# Vintage Metalworking, Looks like some incredible deals



## vtcnc (Mar 29, 2021)

Not mine. This is in Bristol, Vermont. Middle of the state. Not easy to get to, but $1200 for what appears to be a pristine Monarch might be worth the trip. Many other seemingly incredible deals in this ad.









						metal working machinery - tools - by owner - sale
					

Many antique and current shop metal working items for sale (also see separate advert. for wood working machines). Please call eight-oh-two 453-4225 or use Clist email. Thank you. Royersford drill...



					vermont.craigslist.org


----------



## mmcmdl (Mar 29, 2021)

Ad won't let me on it . They list a number to call Bryan ?

Edit , got the number .


----------



## mmcmdl (Mar 29, 2021)

Says it is an invalid number .  If it's not , I'm all over that Monarch .


----------



## C-Bag (Mar 29, 2021)

mmcmdl said:


> Says it is an invalid number .  If it's not , I'm all over that Monarch .


I thought so, what a deal. Very clean looking.


----------



## MrWhoopee (Mar 29, 2021)

Are those actually prices?
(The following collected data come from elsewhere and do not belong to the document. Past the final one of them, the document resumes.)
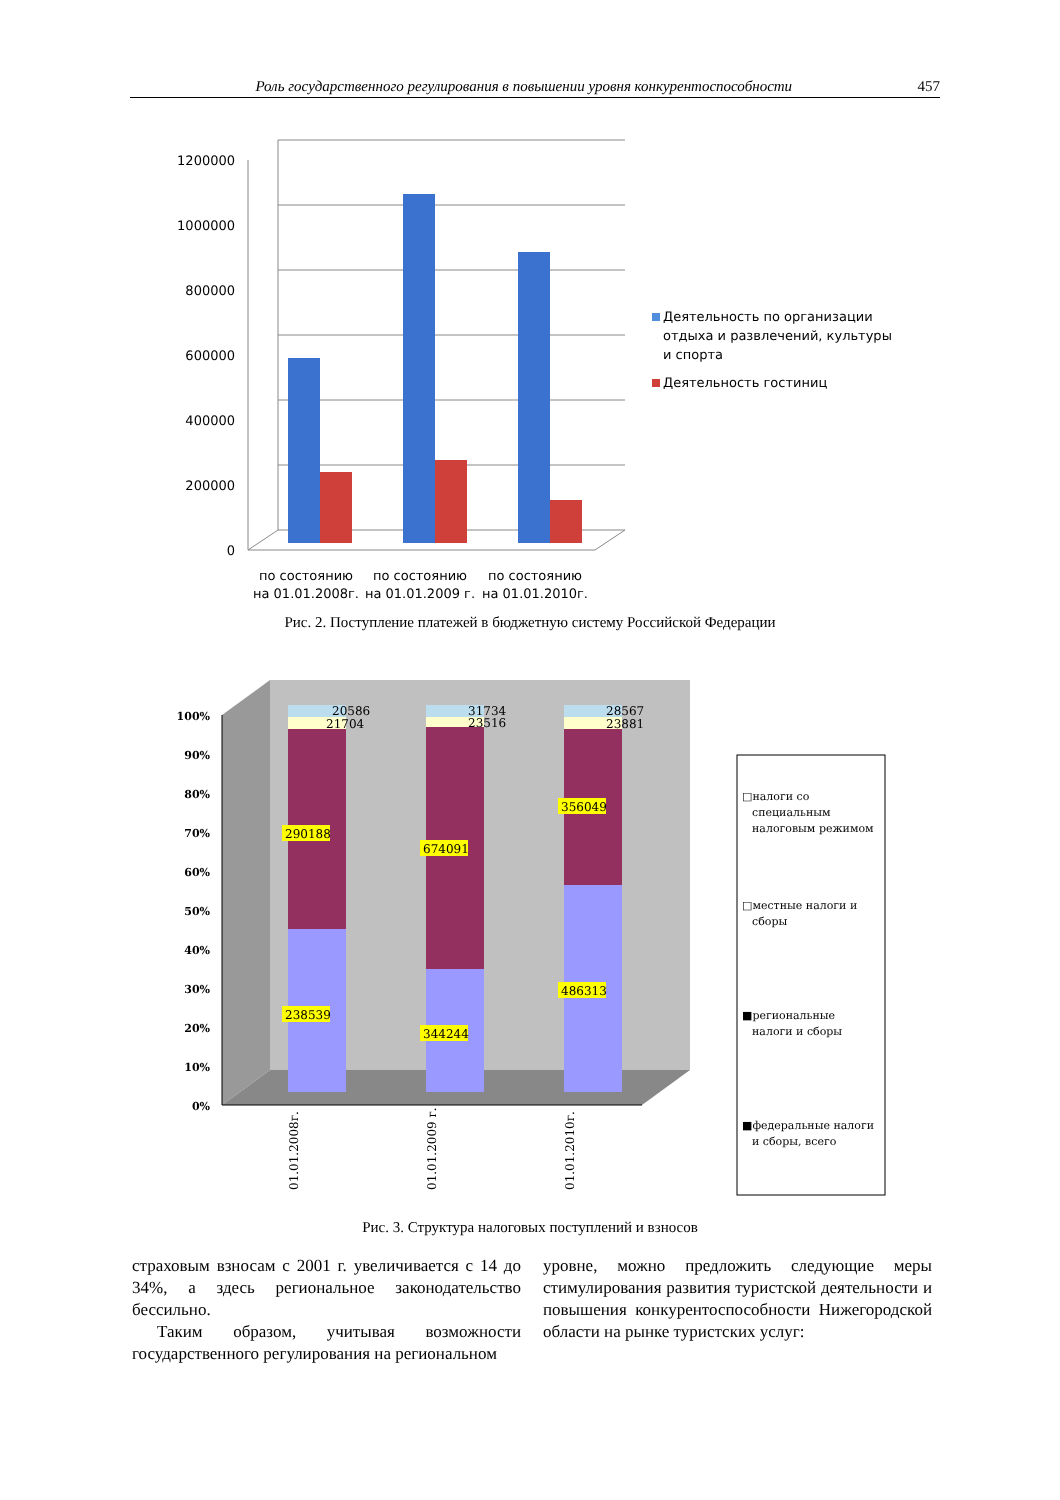Роль государственного регулирования в повышении уровня конкурентоспособности 457
1200000
1000000
800000
600000
400000
200000
0
по состоянию
на 01.01.2008г.
по состоянию
на 01.01.2009 г.
по состоянию
на 01.01.2010г.
Деятельность по организации
отдыха и развлечений, культуры
и спорта
Деятельность гостиниц
Рис. 2. Поступление платежей в бюджетную систему Российской Федерации
100%
90%
80%
70%
60%
50%
40%
30%
20%
10%
0%
20586
21704
31734
23516
28567
23881
290188
238539
674091
344244
356049
486313
01.01.2008г.
01.01.2009 г.
01.01.2010г.
□налоги со
специальным
налоговым режимом
□местные налоги и
сборы
■региональные
налоги и сборы
■федеральные налоги
и сборы, всего
Рис. 3. Структура налоговых поступлений и взносов
страховым взносам с 2001 г. увеличивается с 14 до 34%, а здесь региональное законодательство бессильно.
Таким образом, учитывая возможности государственного регулирования на региональном
уровне, можно предложить следующие меры стимулирования развития туристской деятельности и повышения конкурентоспособности Нижегородской области на рынке туристских услуг: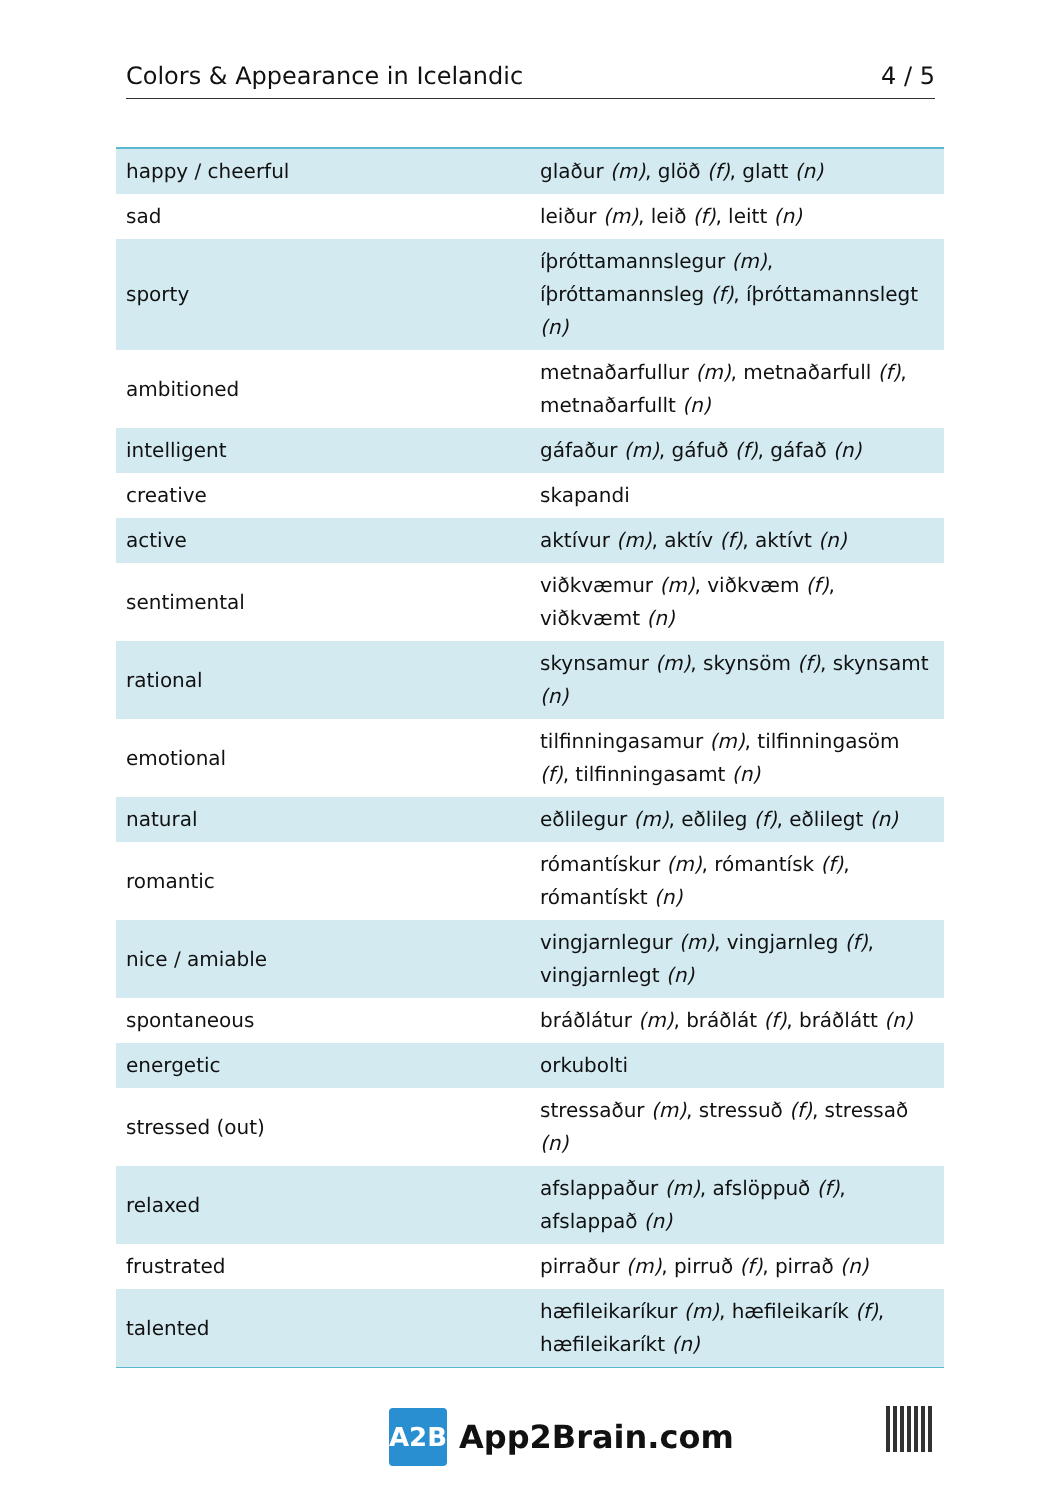Colors & Appearance in Icelandic 4 / 5
| happy / cheerful | glaður (m) , glöð (f) , glatt (n) |
| sad | leiður (m) , leið (f) , leitt (n) |
| sporty | íþróttamannslegur (m) , íþróttamannsleg (f) , íþróttamannslegt (n) |
| ambitioned | metnaðarfullur (m) , metnaðarfull (f) , metnaðarfullt (n) |
| intelligent | gáfaður (m) , gáfuð (f) , gáfað (n) |
| creative | skapandi |
| active | aktívur (m) , aktív (f) , aktívt (n) |
| sentimental | viðkvæmur (m) , viðkvæm (f) , viðkvæmt (n) |
| rational | skynsamur (m) , skynsöm (f) , skynsamt (n) |
| emotional | tilfinningasamur (m) , tilfinningasöm (f) , tilfinningasamt (n) |
| natural | eðlilegur (m) , eðlileg (f) , eðlilegt (n) |
| romantic | rómantískur (m) , rómantísk (f) , rómantískt (n) |
| nice / amiable | vingjarnlegur (m) , vingjarnleg (f) , vingjarnlegt (n) |
| spontaneous | bráðlátur (m) , bráðlát (f) , bráðlátt (n) |
| energetic | orkubolti |
| stressed (out) | stressaður (m) , stressuð (f) , stressað (n) |
| relaxed | afslappaður (m) , afslöppuð (f) , afslappað (n) |
| frustrated | pirraður (m) , pirruð (f) , pirrað (n) |
| talented | hæfileikaríkur (m) , hæfileikarík (f) , hæfileikaríkt (n) |
A2B
App2Brain.com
It would just about pay to drive cross-country for that 10EE.


----------



## Ulma Doctor (Mar 30, 2021)

MrWhoopee said:


> Are those actually prices? It would just about pay to drive cross-country for that 10EE.


you'll see my tail lights about a mile ahead of you, i already left!!!!


----------



## vtcnc (Mar 30, 2021)

mmcmdl said:


> Ad won't let me on it . They list a number to call Bryan ?
> 
> Edit , got the number .


Did you get through to him?


----------



## mmcmdl (Mar 30, 2021)

Invalid number .


----------



## C-Bag (Mar 30, 2021)

Typical, the better the deal, the harder or impossible to get hold of.


----------



## vtcnc (Mar 30, 2021)

Worked for me. Talked to him for quite a bit this morning. Unfortunately the Monarch is gone!


Sent from my iPhone using Tapatalk


----------



## MrWhoopee (Mar 30, 2021)

vtcnc said:


> Unfortunately the Monarch is gone!


That's a relief!


----------